The growing volume and value of cryptocurrency transactions across trading exchanges are grappling the attention of the legislative bodies and tax authorities in India. With taxation, the governments can achieve three major goals. First, regulate the cryptocurrency market in the larger interest of the public. Second, stop money laundering and illegal use of the asset. And, third, generate revenue from the trade in the form of income tax and GST.
Limitations of Income Tax Department
The Constitution of India under Article 246 grants the power to levy taxes to the Parliament as well as the state legislatures to impose taxes. Article 265 warrants the need for a predefined law before the Income Tax Department can impose the tax.
Now, all eyes are on the Cryptocurrency and Regulation of Official Digital Currency Bill, 2021 that was discussed in the Lok Sabha, and is scheduled to be tabled in Lok Sabha on March 08, 2021.
Though the bill sought a ban on cryptocurrencies and the launch of an official cryptocurrency under the ambit of the RBI, this sounds like a distant dream. Meanwhile, top cryptocurrency entrepreneurs in India have united against the government decision under the umbrella of ABCE (Association for Blockchain &, Crypto and Digital asset Entrepreneurs).

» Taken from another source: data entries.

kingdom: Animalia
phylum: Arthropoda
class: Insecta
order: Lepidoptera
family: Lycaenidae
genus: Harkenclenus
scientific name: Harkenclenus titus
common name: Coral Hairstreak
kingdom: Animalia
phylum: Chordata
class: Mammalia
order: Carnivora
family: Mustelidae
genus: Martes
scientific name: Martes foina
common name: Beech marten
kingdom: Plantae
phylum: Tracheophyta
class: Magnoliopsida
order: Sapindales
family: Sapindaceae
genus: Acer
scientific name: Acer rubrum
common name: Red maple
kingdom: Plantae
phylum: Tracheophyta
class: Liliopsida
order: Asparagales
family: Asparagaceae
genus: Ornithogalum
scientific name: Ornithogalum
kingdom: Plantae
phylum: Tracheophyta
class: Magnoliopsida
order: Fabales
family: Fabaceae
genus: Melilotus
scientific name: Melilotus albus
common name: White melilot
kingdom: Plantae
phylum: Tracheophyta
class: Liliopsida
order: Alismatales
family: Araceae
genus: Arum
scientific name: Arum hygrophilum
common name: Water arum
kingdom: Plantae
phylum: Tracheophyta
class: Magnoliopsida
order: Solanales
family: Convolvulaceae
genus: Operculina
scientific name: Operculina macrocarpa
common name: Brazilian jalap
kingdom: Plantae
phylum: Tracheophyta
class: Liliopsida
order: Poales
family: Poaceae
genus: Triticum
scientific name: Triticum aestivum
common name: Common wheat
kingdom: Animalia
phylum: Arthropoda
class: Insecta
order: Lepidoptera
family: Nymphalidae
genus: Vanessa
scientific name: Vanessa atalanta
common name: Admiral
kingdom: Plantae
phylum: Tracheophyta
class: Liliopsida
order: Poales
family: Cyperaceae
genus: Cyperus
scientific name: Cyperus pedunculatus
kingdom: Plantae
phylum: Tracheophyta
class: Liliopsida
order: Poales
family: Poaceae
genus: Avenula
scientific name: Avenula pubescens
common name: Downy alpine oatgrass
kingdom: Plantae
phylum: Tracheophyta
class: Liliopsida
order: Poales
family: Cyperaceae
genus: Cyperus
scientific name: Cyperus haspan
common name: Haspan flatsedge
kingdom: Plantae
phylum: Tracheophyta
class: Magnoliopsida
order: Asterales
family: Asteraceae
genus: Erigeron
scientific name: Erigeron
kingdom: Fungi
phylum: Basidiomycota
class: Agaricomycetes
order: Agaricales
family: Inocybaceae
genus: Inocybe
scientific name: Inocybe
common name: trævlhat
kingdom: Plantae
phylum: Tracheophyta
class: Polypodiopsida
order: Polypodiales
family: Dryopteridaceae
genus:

They want to have a dialogue with stakeholders in the Indian government, regulators, and policymakers. The purpose is to explain the benefits of crypto to the government clearly and convince them. In a nutshell, the entrepreneurs expect regulation of digital currencies, rather than a ban.
Methods of Taxation
Direct Tax
Under the current Income Tax Act, there is no specified field in the Income Tax Return Filing (ITR) form where citizens or PAN holders can disclose the income gained through cryptocurrency trading. However, if they liquidate or withdraw the cryptocurrency income, and transfer it to their bank account, then the interest paid by the bank against the deposit has to be disclosed under the regular Interest Income field.
Here is a second thought! Cryptocurrency is a currency that can’t be taxed under the IT Act. It’s the income that is taxed, not the currency. Sec 2(24) of the IT Act doesn’t consider “money” or ‘currency’ as income, although it includes ‘monetary payment’. The taxation has to be on the transaction and not on the currency.
Indirect Tax
What if cryptocurrency is treated as goods/property? Will it attract the GST or do you need to pay a GST when you buy or sell crypto? The answer is Yes. Indirect taxes are part of crypto trading as exchanges charge a transaction fee over the trade, and for the service they render and the fee they earn comes under the ambit of GST. Like any other business, they have to deposit the GST earned over the service. As it’s a service industry, it would be 18% as per the current tax regime.
There is one more way of indirect taxation. Guess? The acceptance of bitcoin or other cryptocurrencies as payment means by merchants paves the way for more GST collection. As consumers find more ways to use cryptocurrency, they are likely to invest more. If you are a business, and wondering about the implementation of bitcoin as a payment mode, you are not new. Check BitcoinWide to know businesses that accept bitcoin as payment. This latest trend is all set to maximize the government’s revenue, provided the government embraces it by regulating cryptocurrency trading.